• [Task to carry out]:
Each record, minus any picture, should be returned exactly as written.

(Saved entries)
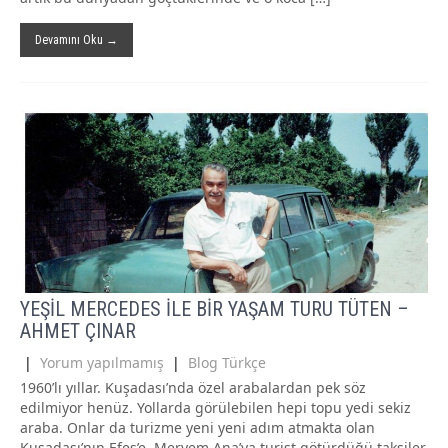
Devamını Oku →
YEŞİL MERCEDES İLE BİR YAŞAM TURU TÜTEN –
AHMET ÇINAR
|
Yorum yapılmamış
|
Blog Türkçe
1960’lı yıllar. Kuşadası’nda özel arabalardan pek söz
edilmiyor henüz. Yollarda görülebilen hepi topu yedi sekiz
araba. Onlar da turizme yeni yeni adım atmakta olan
Kuşadası’nın Efes’e, Meryem Ana’ya turist götürdüğü taksiler.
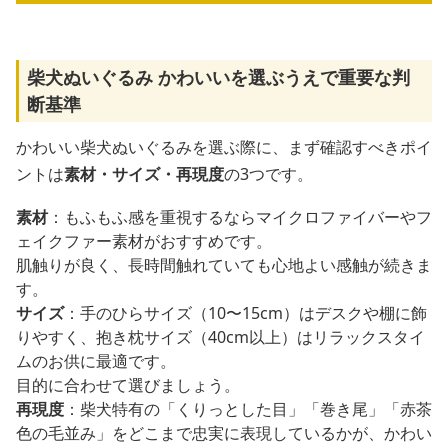
柴犬ぬいぐるみ かわいいを選ぶうえで重要な判
断基準
かわいい柴犬ぬいぐるみを選ぶ際に、まず確認すべきポイ
ントは
素材・サイズ・再現度
の3つです。
素材
：もふもふ感を重視するならマイクロファイバーやフ
ェイクファー素材がおすすめです。
肌触りが良く、長時間触れていても心地よい感触が続きま
す。
サイズ
：手のひらサイズ（10〜15cm）はデスクや棚に飾
りやすく、抱き枕サイズ（40cm以上）はリラックスタイ
ムのお供に最適です。
目的に合わせて選びましょう。
再現度
：柴犬特有の「くりっとした目」「巻き尾」「赤茶
色の毛並み」をどこまで忠実に表現しているかが、かわい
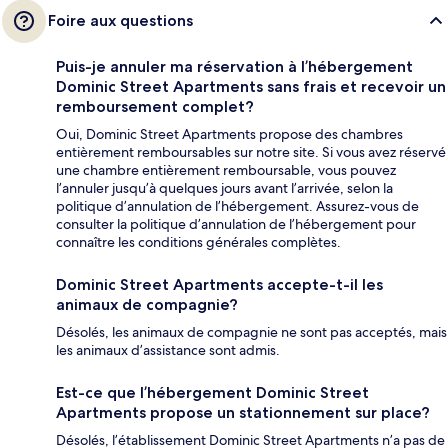
Foire aux questions
Puis-je annuler ma réservation à l’hébergement
Dominic Street Apartments sans frais et recevoir un
remboursement complet?
Oui, Dominic Street Apartments propose des chambres
entièrement remboursables sur notre site. Si vous avez réservé
une chambre entièrement remboursable, vous pouvez
l’annuler jusqu’à quelques jours avant l’arrivée, selon la
politique d’annulation de l’hébergement. Assurez-vous de
consulter la politique d’annulation de l’hébergement pour
connaître les conditions générales complètes.
Dominic Street Apartments accepte-t-il les
animaux de compagnie?
Désolés, les animaux de compagnie ne sont pas acceptés, mais
les animaux d’assistance sont admis.
Est-ce que l’hébergement Dominic Street
Apartments propose un stationnement sur place?
Désolés, l’établissement Dominic Street Apartments n’a pas de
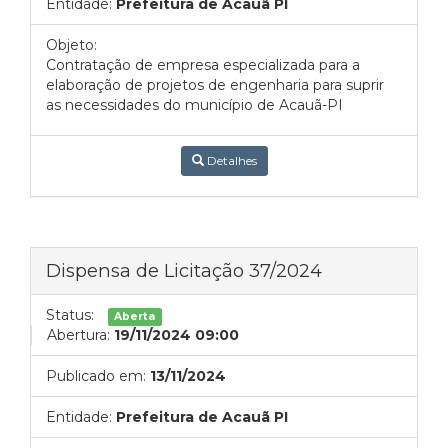
Entidade:
Prefeitura de Acauã PI
Objeto:
Contratação de empresa especializada para a
elaboração de projetos de engenharia para suprir
as necessidades do município de Acauã-PI
Detalhes
Dispensa de Licitação 37/2024
Status:
Aberta
Abertura:
19/11/2024 09:00
Publicado em:
13/11/2024
Entidade:
Prefeitura de Acauã PI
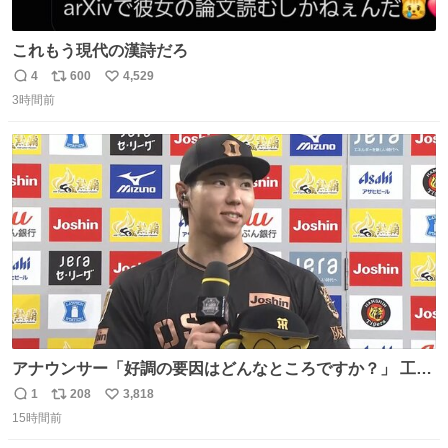
これもう現代の漢詩だろ
4
600
4,529
返
リ
い
3時間前
信
ポ
い
数
ス
ね
ト
数
数
アナウンサー「好調の要因はどんなところですか？」 工藤
「え〜、、、要因、、、」 阪神ファン「ﾌｧﾝﾉｵｶｹﾞｰ!」 工藤
1
208
3,818
返
リ
い
「ファンのおかげですっ！😎」 阪神ファンやっぱりオモロ
15時間前
信
ポ
い
すぎ笑
数
ス
ね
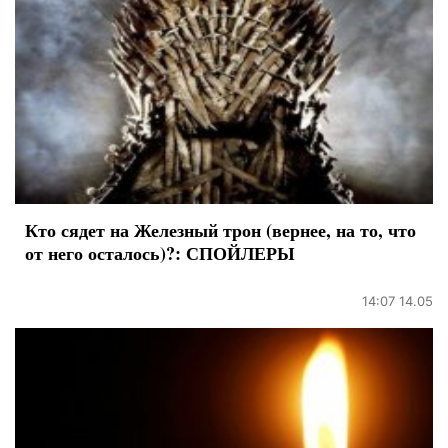
Кто сядет на Железный трон (вернее, на то, что
от него осталось)?: СПОЙЛЕРЫ
14:07 14.05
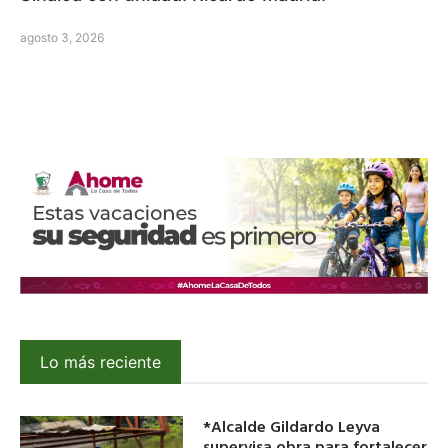
agosto 3, 2026
Lo más reciente
*Alcalde Gildardo Leyva
supervisa obra para fortalecer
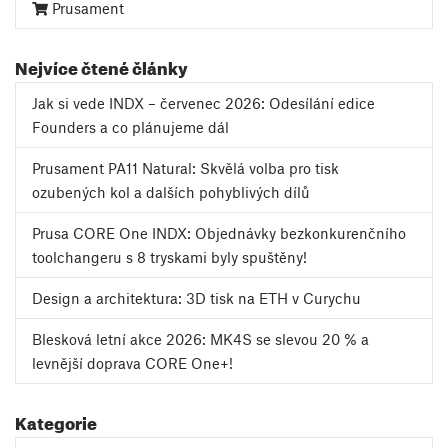
Prusament
Nejvíce čtené články
Jak si vede INDX – červenec 2026: Odesílání edice
Founders a co plánujeme dál
Prusament PA11 Natural: Skvělá volba pro tisk
ozubených kol a dalších pohyblivých dílů
Prusa CORE One INDX: Objednávky bezkonkurenčního
toolchangeru s 8 tryskami byly spuštěny!
Design a architektura: 3D tisk na ETH v Curychu
Blesková letní akce 2026: MK4S se slevou 20 % a
levnější doprava CORE One+!
Kategorie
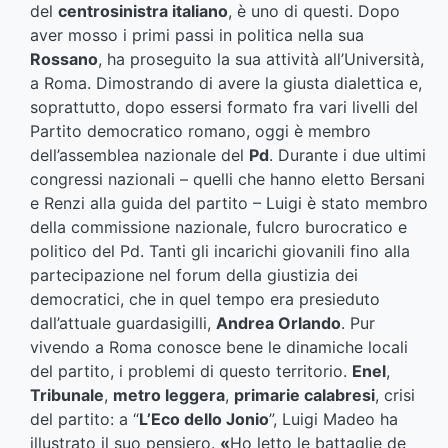
del
centrosinistra italiano
, è uno di questi. Dopo
aver mosso i primi passi in politica nella sua
Rossano
, ha proseguito la sua attività all’Università,
a Roma. Dimostrando di avere la giusta dialettica e,
soprattutto, dopo essersi formato fra vari livelli del
Partito democratico romano, oggi è membro
dell’assemblea nazionale del
Pd
. Durante i due ultimi
congressi nazionali – quelli che hanno eletto Bersani
e Renzi alla guida del partito – Luigi è stato membro
della commissione nazionale, fulcro burocratico e
politico del Pd. Tanti gli incarichi giovanili fino alla
partecipazione nel forum della giustizia dei
democratici, che in quel tempo era presieduto
dall’attuale guardasigilli,
Andrea Orlando
. Pur
vivendo a Roma conosce bene le dinamiche locali
del partito, i problemi di questo territorio.
Enel
,
Tribunale
,
metro leggera
,
primarie calabresi
, crisi
del partito: a “
L’Eco dello Jonio
”, Luigi Madeo ha
illustrato il suo pensiero.
«
Ho letto le battaglie de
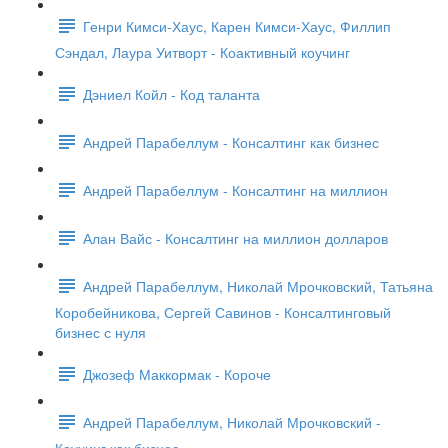
Генри Кимси-Хаус, Карен Кимси-Хаус, Филлип
Сэндал, Лаура Уитворт - Коактивный коучинг
Дэниел Койл - Код таланта
Андрей Парабеллум - Консалтинг как бизнес
Андрей Парабеллум - Консалтинг на миллион
Алан Вайс - Консалтинг на миллион долларов
Андрей Парабеллум, Николай Мрочковский, Татьяна
Коробейникова, Сергей Савинов - Консалтинговый
бизнес с нуля
Джозеф Маккормак - Короче
Андрей Парабеллум, Николай Мрочковский -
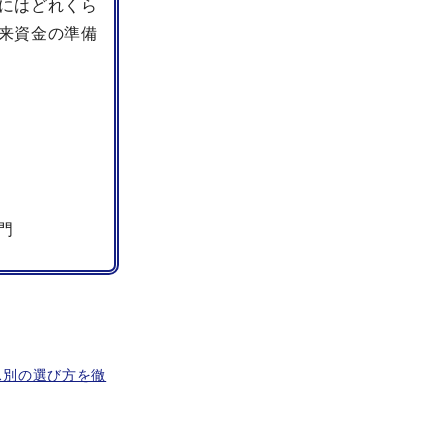
にはどれくら
来資金の準備
門
ス別の選び方を徹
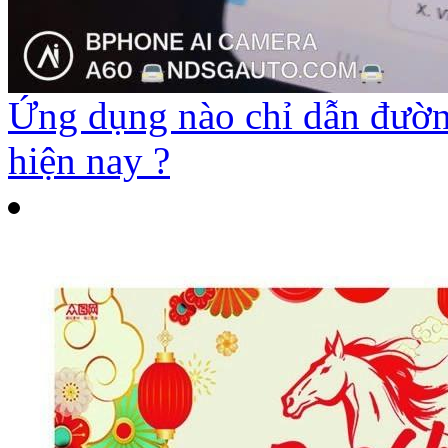
Ứng dụng nào chỉ dẫn đường
hiện nay ?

• [Response area]:
Devamını Oku →
YEŞİL MERCEDES İLE BİR YAŞAM TURU TÜTEN –
AHMET ÇINAR
|
Yorum yapılmamış
|
Blog Türkçe
1960’lı yıllar. Kuşadası’nda özel arabalardan pek söz
edilmiyor henüz. Yollarda görülebilen hepi topu yedi sekiz
araba. Onlar da turizme yeni yeni adım atmakta olan
Kuşadası’nın Efes’e, Meryem Ana’ya turist götürdüğü taksiler.
柴犬ぬいぐるみ かわいいを選ぶうえで重要な判
断基準
かわいい柴犬ぬいぐるみを選ぶ際に、まず確認すべきポイ
ントは
素材・サイズ・再現度
の3つです。
素材
：もふもふ感を重視するならマイクロファイバーやフ
ェイクファー素材がおすすめです。
肌触りが良く、長時間触れていても心地よい感触が続きま
す。
サイズ
：手のひらサイズ（10〜15cm）はデスクや棚に飾
りやすく、抱き枕サイズ（40cm以上）はリラックスタイ
ムのお供に最適です。
目的に合わせて選びましょう。
再現度
：柴犬特有の「くりっとした目」「巻き尾」「赤茶
色の毛並み」をどこまで忠実に表現しているかが、かわい
Foire aux questions
Puis-je annuler ma réservation à l’hébergement
Dominic Street Apartments sans frais et recevoir un
remboursement complet?
Oui, Dominic Street Apartments propose des chambres
entièrement remboursables sur notre site. Si vous avez réservé
une chambre entièrement remboursable, vous pouvez
l’annuler jusqu’à quelques jours avant l’arrivée, selon la
politique d’annulation de l’hébergement. Assurez-vous de
consulter la politique d’annulation de l’hébergement pour
connaître les conditions générales complètes.
Dominic Street Apartments accepte-t-il les
animaux de compagnie?
Désolés, les animaux de compagnie ne sont pas acceptés, mais
les animaux d’assistance sont admis.
Est-ce que l’hébergement Dominic Street
Apartments propose un stationnement sur place?
Désolés, l’établissement Dominic Street Apartments n’a pas de
Entidade:
Prefeitura de Acauã PI
Objeto:
Contratação de empresa especializada para a
elaboração de projetos de engenharia para suprir
as necessidades do município de Acauã-PI
Detalhes
Dispensa de Licitação 37/2024
Status:
Aberta
Abertura:
19/11/2024 09:00
Publicado em:
13/11/2024
Entidade:
Prefeitura de Acauã PI
これもう現代の漢詩だろ
4
600
4,529
返
リ
い
3時間前
信
ポ
い
数
ス
ね
ト
数
数
アナウンサー「好調の要因はどんなところですか？」 工藤
「え〜、、、要因、、、」 阪神ファン「ﾌｧﾝﾉｵｶｹﾞｰ!」 工藤
1
208
3,818
返
リ
い
「ファンのおかげですっ！😎」 阪神ファンやっぱりオモロ
15時間前
信
ポ
い
すぎ笑
数
ス
ね
Кто сядет на Железный трон (вернее, на то, что
от него осталось)?: СПОЙЛЕРЫ
14:07 14.05
agosto 3, 2026
Lo más reciente
*Alcalde Gildardo Leyva
supervisa obra para fortalecer
Prusament
Nejvíce čtené články
Jak si vede INDX – červenec 2026: Odesílání edice
Founders a co plánujeme dál
Prusament PA11 Natural: Skvělá volba pro tisk
ozubených kol a dalších pohyblivých dílů
Prusa CORE One INDX: Objednávky bezkonkurenčního
toolchangeru s 8 tryskami byly spuštěny!
Design a architektura: 3D tisk na ETH v Curychu
Blesková letní akce 2026: MK4S se slevou 20 % a
levnější doprava CORE One+!
Kategorie
del
centrosinistra italiano
, è uno di questi. Dopo
aver mosso i primi passi in politica nella sua
Rossano
, ha proseguito la sua attività all’Università,
a Roma. Dimostrando di avere la giusta dialettica e,
soprattutto, dopo essersi formato fra vari livelli del
Partito democratico romano, oggi è membro
dell’assemblea nazionale del
Pd
. Durante i due ultimi
congressi nazionali – quelli che hanno eletto Bersani
e Renzi alla guida del partito – Luigi è stato membro
della commissione nazionale, fulcro burocratico e
politico del Pd. Tanti gli incarichi giovanili fino alla
partecipazione nel forum della giustizia dei
democratici, che in quel tempo era presieduto
dall’attuale guardasigilli,
Andrea Orlando
. Pur
vivendo a Roma conosce bene le dinamiche locali
del partito, i problemi di questo territorio.
Enel
,
Tribunale
,
metro leggera
,
primarie calabresi
, crisi
del partito: a “
L’Eco dello Jonio
”, Luigi Madeo ha
illustrato il suo pensiero.
«
Ho letto le battaglie de
Генри Кимси-Хаус, Карен Кимси-Хаус, Филлип
Сэндал, Лаура Уитворт - Коактивный коучинг
Дэниел Койл - Код таланта
Андрей Парабеллум - Консалтинг как бизнес
Андрей Парабеллум - Консалтинг на миллион
Алан Вайс - Консалтинг на миллион долларов
Андрей Парабеллум, Николай Мрочковский, Татьяна
Коробейникова, Сергей Савинов - Консалтинговый
бизнес с нуля
Джозеф Маккормак - Короче
Андрей Парабеллум, Николай Мрочковский -
にはどれくら
来資金の準備
門
ス別の選び方を徹
Ứng dụng nào chỉ dẫn đường
hiện nay ?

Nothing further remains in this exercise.